The PanMMP crosslinking peptide was functionalized with 2-azido acetic acid on the N-terminus. 2-azido acetic acid was synthesized by mixing bromoacetic acid (70.168 g, 505 mmol) and sodium azide (32.504 g, 500 mmol) and water (250ml), the solution was stirred overnight at RT under ambient conditions. The next day the solution was acidified to pH ~ 1 using hydrochloric acid and extracted using ethyl acetate (5 × 100 mL). The organic layers were combined and dried in vacuo to afford the 2-azidoacetic acid as a colorless liquid. 2-azidoace+c acid was stored in a −20°C freezer until needed for synthesis.

All peptides were purified using HPLC using a Phenomenex Gemini 5 μm NX-C18 110 Å LC Column 150 × 21.2 mm. Gradients were run from 95% Mobile Phase A (water with 0.1% TFA) and 5% Mobile Phase B (acetonitrile with 0.1% TFA) to 100% Mobile Phase B. A typical HPLC run featured a two-minute equilibration step, followed by a 10 minute ramp from 95% Mobile Phase A to 100% Mobile Phase B, and then two minutes of equilibration at 100% Mobile Phase B, before ramping back down to the starting conditions. Notably, the split-and-pool libraries were ramped up to 100% Mobile Phase B over two minutes, since these libraries consisted of approximately 19 different peptides which weren’t intended to be separated from each other. The protected cyclic RGD peptides was purified using a gradient that ramped from 30% Mobile Phase B to 100% Mobile Phase B. After purification all peptides were lyophilized and were ready to use, except for the protected cyclic RGD peptide which was deprotected using 95% TFA, 2.5% TIPS, and 2.5% H₂O for one hour.
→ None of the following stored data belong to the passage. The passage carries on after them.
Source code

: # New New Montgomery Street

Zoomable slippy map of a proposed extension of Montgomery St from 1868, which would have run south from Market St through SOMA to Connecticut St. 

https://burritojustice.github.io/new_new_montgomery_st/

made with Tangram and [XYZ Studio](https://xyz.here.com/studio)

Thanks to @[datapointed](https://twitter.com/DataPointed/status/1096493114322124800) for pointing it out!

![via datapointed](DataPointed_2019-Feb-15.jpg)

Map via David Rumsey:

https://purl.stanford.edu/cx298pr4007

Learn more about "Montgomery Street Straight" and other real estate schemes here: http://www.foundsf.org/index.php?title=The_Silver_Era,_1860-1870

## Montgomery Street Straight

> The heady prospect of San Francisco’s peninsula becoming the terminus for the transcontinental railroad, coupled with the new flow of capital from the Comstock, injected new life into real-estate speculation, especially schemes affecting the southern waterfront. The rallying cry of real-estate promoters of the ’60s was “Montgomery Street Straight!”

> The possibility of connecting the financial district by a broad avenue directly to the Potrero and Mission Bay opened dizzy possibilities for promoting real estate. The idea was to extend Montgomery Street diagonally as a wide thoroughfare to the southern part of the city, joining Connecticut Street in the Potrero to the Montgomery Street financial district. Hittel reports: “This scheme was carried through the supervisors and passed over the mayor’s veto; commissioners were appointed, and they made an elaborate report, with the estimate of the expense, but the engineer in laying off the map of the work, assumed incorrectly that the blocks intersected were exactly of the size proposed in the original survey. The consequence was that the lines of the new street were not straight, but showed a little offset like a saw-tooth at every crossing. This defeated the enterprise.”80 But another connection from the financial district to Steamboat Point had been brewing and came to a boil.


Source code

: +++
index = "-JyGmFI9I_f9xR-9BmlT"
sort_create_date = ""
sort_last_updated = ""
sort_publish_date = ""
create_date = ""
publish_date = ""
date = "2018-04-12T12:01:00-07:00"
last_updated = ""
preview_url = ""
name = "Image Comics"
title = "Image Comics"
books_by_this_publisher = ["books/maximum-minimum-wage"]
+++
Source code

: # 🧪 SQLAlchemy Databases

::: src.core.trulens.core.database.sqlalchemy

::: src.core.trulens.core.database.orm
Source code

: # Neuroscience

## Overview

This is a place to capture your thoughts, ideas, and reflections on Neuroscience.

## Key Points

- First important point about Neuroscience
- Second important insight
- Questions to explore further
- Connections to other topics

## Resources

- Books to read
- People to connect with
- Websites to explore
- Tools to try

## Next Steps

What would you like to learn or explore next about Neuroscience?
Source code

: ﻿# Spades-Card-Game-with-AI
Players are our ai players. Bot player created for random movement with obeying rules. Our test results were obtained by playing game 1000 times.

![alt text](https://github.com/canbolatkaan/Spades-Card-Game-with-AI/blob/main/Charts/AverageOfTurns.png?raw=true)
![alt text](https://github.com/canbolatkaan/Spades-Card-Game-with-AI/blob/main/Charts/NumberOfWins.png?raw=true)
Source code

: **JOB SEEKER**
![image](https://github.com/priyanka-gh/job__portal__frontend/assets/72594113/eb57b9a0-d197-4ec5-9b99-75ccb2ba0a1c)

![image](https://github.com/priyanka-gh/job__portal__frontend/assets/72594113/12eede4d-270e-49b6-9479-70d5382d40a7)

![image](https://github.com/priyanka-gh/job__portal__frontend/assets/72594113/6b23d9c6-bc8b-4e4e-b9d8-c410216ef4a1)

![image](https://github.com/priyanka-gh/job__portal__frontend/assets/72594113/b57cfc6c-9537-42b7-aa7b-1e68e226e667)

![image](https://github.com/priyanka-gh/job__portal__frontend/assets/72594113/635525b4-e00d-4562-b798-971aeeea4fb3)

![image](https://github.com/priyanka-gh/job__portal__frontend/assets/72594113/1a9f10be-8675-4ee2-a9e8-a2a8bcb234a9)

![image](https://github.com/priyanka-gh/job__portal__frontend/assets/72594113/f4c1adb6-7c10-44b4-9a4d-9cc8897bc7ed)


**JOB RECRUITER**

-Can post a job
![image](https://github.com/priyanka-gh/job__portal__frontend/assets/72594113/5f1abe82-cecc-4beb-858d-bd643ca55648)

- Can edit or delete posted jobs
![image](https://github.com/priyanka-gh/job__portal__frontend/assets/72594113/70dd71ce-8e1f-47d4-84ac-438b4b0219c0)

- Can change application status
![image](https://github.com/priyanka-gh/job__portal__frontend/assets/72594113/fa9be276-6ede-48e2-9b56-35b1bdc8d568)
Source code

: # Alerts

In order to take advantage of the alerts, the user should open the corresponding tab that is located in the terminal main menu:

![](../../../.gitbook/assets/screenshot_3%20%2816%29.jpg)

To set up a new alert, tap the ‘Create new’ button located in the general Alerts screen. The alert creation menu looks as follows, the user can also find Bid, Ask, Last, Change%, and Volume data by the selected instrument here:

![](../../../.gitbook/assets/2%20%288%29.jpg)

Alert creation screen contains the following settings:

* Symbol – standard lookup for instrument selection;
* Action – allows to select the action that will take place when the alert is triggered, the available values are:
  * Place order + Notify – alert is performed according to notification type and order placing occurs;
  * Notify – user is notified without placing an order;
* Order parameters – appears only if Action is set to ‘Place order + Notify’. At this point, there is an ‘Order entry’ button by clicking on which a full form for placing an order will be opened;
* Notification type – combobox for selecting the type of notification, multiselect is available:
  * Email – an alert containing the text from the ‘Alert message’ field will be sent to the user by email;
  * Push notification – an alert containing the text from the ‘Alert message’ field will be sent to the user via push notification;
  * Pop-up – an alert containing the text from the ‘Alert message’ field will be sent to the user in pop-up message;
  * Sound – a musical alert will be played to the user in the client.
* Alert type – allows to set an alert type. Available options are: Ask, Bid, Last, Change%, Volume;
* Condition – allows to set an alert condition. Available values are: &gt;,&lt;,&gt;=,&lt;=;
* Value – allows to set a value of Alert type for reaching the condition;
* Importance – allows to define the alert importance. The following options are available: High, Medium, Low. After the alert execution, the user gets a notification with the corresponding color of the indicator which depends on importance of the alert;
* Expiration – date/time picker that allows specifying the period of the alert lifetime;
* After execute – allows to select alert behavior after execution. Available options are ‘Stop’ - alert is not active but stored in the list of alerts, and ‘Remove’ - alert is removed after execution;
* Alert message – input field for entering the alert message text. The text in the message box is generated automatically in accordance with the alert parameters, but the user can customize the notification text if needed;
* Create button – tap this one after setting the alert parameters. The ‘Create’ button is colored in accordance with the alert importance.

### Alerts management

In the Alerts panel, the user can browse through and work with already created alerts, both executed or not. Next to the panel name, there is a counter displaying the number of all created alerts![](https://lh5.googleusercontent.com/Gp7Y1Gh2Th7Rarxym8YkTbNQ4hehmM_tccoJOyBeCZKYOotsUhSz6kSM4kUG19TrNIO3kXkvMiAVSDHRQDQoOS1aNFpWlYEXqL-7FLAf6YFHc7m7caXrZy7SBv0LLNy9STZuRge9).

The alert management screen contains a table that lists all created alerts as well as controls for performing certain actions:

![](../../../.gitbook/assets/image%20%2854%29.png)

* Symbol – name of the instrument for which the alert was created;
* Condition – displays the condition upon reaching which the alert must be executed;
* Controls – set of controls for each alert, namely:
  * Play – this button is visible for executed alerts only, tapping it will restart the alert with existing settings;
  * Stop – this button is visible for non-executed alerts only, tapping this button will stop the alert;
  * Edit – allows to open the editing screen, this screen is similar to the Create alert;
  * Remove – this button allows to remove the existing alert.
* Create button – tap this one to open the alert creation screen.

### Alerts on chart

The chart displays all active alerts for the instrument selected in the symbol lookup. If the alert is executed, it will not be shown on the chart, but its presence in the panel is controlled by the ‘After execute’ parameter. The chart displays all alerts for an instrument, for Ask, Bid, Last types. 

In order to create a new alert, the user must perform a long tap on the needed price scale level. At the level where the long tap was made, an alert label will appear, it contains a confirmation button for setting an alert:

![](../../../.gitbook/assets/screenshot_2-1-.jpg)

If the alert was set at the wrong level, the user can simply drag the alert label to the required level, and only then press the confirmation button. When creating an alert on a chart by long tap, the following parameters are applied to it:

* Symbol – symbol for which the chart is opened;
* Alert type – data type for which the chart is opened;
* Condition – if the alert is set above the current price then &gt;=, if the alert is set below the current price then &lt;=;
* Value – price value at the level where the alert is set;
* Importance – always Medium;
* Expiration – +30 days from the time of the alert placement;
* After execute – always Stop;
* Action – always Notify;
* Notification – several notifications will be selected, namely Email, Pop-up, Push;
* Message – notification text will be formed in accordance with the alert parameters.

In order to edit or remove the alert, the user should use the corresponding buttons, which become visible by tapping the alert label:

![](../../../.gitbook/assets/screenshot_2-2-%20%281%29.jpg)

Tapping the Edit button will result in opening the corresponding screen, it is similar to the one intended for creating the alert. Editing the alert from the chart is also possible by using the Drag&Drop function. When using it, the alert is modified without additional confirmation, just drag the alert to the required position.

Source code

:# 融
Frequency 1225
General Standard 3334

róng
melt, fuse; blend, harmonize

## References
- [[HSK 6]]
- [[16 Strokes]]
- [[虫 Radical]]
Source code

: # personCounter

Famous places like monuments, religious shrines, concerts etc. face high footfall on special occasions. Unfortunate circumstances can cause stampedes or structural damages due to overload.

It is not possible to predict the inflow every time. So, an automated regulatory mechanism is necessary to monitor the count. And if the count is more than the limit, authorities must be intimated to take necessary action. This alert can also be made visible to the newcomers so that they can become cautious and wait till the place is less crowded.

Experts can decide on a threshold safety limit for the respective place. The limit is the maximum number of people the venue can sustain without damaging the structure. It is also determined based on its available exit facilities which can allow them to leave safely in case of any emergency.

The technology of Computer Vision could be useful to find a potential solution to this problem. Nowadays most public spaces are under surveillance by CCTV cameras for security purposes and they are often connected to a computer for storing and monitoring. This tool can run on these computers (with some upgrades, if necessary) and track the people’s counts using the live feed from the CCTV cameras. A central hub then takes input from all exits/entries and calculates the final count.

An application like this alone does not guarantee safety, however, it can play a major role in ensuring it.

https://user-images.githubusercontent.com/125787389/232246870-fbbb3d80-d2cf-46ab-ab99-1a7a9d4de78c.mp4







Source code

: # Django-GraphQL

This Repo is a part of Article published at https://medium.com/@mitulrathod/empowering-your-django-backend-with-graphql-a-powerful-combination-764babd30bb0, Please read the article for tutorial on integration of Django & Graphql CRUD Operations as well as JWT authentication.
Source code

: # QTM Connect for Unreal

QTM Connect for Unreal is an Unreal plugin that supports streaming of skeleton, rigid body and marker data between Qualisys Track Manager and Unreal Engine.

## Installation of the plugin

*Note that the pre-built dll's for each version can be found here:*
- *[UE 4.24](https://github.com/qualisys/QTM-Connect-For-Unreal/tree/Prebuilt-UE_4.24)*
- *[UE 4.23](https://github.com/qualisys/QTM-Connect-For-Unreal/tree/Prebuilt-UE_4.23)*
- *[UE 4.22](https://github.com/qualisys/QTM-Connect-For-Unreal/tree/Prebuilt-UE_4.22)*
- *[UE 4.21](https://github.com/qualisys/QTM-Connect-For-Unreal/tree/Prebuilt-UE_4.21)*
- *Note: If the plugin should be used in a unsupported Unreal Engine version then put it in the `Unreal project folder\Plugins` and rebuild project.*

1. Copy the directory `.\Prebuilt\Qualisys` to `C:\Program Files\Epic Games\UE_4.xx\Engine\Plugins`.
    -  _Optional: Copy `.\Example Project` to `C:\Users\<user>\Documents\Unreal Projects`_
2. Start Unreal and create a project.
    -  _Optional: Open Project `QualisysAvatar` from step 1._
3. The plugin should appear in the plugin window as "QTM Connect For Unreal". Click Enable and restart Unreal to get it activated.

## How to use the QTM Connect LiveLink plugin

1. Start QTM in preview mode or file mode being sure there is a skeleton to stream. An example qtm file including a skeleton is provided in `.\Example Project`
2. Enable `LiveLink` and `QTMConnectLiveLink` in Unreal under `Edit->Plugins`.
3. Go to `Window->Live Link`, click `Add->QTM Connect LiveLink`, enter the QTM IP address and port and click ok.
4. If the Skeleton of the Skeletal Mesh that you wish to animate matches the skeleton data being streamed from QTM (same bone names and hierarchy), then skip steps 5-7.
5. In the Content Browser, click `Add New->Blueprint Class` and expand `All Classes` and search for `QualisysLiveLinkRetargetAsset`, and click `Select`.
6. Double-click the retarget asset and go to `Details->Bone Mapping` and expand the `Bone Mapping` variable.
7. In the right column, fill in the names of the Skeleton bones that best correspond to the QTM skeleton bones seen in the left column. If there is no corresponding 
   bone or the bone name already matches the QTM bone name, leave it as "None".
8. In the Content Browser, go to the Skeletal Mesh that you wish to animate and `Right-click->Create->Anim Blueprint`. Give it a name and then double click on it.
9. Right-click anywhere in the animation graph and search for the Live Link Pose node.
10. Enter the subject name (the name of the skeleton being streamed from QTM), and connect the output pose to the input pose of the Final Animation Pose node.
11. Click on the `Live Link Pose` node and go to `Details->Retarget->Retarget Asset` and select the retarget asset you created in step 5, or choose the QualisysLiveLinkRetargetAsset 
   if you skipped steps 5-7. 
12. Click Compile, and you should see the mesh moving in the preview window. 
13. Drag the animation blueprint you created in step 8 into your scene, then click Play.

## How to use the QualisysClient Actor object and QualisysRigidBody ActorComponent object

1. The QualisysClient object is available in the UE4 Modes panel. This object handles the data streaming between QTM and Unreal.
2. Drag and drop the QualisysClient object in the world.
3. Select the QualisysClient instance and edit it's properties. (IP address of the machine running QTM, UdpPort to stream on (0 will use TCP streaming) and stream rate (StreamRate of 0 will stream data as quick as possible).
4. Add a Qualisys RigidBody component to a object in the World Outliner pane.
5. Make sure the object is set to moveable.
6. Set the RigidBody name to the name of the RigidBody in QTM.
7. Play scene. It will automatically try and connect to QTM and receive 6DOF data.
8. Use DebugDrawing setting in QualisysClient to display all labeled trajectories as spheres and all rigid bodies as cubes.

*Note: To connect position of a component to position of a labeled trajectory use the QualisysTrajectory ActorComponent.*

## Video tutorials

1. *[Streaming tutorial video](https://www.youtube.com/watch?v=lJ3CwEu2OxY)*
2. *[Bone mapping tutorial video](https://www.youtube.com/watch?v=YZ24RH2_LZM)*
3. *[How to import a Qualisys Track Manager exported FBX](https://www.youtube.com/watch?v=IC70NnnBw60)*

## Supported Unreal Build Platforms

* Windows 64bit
PEGylated RGEFV peptides were prepared using standard SPPS as described above. Immediately adjacent to the chain-end chemistry of interest, on the N or C terminus of the peptide, an Fmoc-Azidolysine-OH (AR001RXM, Aaron Chemicals) was added. Once seven variations of the azidolysine functionalized peptides were synthesized, HPLC purified, dissolved in water at 10mM, and verified via LCMS, and 20 mg of peptide was transferred to new Eppendorf tubes. 100 mg of m-dPEG₁₂-DBCO (QBD-10596, Vector Laboratories) was dissolved in water and evenly distributed 7 ways, amongst all azide-functionalized RGEFV peptides. The strained alkyne was allowed to click to the azide-functionalized peptides overnight. The next day, the pegylated peptides were HPLC purified, validated via LCMS, and lyophilized until needed.